Try it → The answer must be a single number: the count of lines below that contain the string "none".

Data extracts →
>>

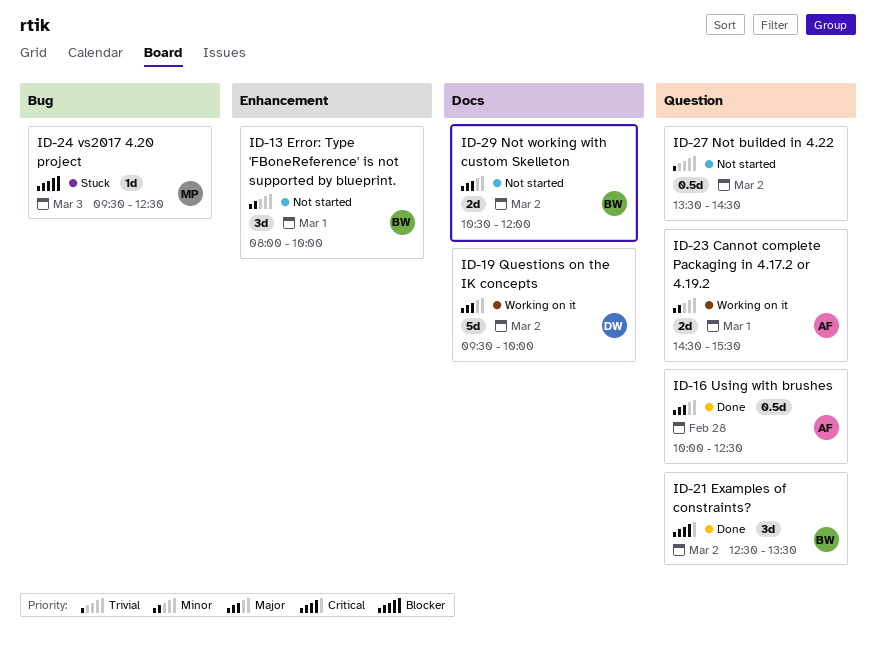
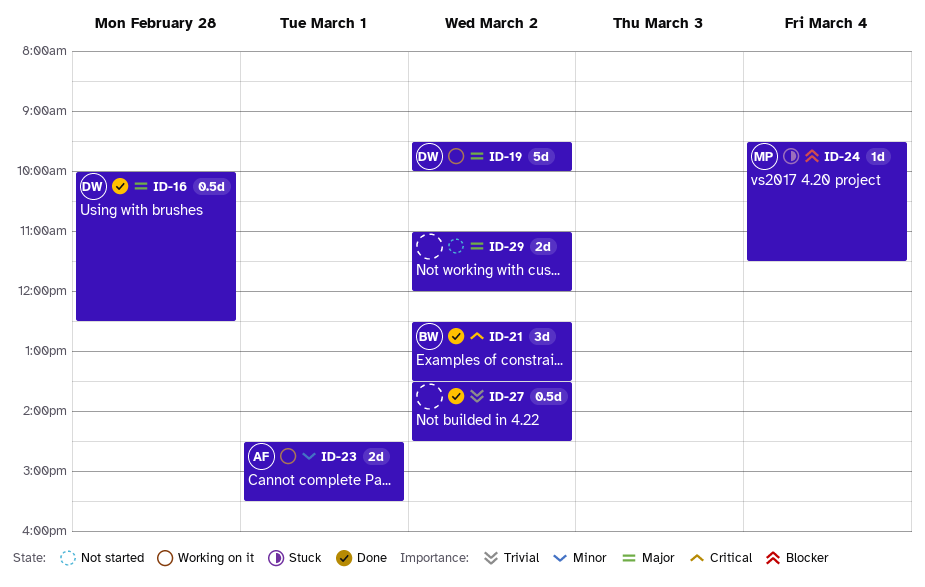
ID-13: present -> none
ID-16, owner: AF -> DW
ID-24, day: Mar 3 -> Mar 4
ID-24, ends: 12:30 -> 11:30
ID-27, status: Not started -> Done
ID-29, owner: BW -> none
ID-29, begins: 10:30 -> 11:00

<<

Reply → 2